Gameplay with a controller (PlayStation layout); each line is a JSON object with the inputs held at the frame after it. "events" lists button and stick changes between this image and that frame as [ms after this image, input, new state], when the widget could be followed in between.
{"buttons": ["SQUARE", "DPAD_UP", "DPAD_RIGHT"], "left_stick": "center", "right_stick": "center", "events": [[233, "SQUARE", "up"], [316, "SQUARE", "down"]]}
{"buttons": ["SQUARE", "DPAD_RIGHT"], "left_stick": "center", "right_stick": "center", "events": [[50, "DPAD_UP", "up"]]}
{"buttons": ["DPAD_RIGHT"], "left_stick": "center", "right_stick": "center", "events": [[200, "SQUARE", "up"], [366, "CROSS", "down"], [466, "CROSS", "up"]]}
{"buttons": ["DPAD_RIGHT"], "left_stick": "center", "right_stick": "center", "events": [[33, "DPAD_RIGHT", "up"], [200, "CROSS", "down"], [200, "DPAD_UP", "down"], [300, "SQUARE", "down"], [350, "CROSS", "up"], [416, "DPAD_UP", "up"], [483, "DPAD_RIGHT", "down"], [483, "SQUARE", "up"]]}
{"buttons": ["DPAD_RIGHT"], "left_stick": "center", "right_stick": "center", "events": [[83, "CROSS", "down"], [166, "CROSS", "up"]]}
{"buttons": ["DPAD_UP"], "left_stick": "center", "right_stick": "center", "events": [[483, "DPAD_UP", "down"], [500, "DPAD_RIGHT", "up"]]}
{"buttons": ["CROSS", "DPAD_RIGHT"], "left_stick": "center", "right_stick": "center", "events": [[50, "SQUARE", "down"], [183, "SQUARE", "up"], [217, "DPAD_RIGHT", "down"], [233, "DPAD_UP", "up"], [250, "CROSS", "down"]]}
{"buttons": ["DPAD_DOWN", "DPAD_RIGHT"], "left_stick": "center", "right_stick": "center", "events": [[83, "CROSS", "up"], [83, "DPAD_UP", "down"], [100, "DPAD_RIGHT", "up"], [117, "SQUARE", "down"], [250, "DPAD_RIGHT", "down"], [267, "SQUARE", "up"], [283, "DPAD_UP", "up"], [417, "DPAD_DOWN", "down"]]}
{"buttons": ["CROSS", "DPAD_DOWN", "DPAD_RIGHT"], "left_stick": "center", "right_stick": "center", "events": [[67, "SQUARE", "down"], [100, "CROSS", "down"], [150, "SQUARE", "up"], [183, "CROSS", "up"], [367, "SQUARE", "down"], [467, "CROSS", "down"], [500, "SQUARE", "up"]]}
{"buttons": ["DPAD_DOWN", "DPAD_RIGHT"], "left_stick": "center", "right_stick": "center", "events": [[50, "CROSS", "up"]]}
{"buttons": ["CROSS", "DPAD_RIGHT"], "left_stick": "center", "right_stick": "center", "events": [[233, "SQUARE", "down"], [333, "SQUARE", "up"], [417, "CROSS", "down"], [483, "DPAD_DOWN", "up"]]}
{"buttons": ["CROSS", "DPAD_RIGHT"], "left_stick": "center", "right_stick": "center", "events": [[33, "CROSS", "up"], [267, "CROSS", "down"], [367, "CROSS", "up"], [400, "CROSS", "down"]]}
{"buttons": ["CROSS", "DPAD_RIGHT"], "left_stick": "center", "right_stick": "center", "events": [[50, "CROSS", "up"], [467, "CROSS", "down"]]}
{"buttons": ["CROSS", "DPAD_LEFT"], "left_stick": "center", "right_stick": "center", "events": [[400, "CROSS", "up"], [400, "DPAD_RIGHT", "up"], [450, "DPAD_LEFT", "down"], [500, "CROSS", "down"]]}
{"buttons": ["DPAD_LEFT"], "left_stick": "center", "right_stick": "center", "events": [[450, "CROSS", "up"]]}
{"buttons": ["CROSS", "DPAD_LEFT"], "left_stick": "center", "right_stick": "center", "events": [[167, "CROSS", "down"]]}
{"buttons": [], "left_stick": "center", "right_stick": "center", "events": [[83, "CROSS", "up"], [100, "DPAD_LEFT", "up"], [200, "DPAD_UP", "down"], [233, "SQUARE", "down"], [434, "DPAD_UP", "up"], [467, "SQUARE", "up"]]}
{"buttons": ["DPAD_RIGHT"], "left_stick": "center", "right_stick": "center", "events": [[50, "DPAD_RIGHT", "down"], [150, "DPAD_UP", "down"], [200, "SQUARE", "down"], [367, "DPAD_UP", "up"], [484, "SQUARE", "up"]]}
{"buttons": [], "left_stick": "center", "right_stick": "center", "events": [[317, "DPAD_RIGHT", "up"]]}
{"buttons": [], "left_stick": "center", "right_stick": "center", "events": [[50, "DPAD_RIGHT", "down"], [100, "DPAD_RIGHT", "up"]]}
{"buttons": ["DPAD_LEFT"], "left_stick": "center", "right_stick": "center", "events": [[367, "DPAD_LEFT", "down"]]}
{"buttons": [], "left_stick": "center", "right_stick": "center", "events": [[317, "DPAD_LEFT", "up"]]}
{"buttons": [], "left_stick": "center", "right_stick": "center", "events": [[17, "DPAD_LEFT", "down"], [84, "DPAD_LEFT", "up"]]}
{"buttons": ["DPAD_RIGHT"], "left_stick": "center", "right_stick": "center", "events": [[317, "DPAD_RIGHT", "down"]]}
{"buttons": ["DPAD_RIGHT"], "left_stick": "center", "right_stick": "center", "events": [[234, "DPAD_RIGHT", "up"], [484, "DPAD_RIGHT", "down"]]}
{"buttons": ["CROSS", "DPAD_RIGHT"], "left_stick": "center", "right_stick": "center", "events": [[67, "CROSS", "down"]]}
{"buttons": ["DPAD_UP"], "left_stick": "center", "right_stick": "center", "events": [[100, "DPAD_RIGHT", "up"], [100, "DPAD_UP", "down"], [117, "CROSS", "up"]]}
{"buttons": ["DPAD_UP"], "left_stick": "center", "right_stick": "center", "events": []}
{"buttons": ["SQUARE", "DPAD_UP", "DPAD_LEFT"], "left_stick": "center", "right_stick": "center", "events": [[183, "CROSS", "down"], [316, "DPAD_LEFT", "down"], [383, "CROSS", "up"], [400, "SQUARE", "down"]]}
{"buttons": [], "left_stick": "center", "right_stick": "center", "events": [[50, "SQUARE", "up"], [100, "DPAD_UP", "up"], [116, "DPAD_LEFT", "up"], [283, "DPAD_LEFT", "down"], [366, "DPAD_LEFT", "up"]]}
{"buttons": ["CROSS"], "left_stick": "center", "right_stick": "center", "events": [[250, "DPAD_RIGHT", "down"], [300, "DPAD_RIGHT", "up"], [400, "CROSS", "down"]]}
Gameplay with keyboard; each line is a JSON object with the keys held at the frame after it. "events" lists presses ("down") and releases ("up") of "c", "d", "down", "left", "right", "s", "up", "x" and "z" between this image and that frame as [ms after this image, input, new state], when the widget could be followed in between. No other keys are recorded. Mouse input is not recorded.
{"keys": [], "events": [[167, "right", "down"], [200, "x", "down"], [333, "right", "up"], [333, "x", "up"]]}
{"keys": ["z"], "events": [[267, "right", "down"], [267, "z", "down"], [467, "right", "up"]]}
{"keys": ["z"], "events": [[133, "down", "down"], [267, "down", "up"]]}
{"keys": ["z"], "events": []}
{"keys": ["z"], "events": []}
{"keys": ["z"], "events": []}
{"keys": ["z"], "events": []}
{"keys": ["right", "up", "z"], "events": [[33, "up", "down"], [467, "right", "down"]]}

________________________________________

■ **WHAT NEEDS TO BE DONE**: The expected result is every line above containing the string "held".

■ **SOLVED PROBLEM**:
Gameplay with a controller (PlayStation layout); each line is a JSON object with the inputs held at the frame after it. "events" lists button and stick changes between this image and that frame as [ms after this image, input, new state], when the widget could be followed in between.
Gameplay with keyboard; each line is a JSON object with the keys held at the frame after it. "events" lists presses ("down") and releases ("up") of "c", "d", "down", "left", "right", "s", "up", "x" and "z" between this image and that frame as [ms after this image, input, new state], when the widget could be followed in between. No other keys are recorded. Mouse input is not recorded.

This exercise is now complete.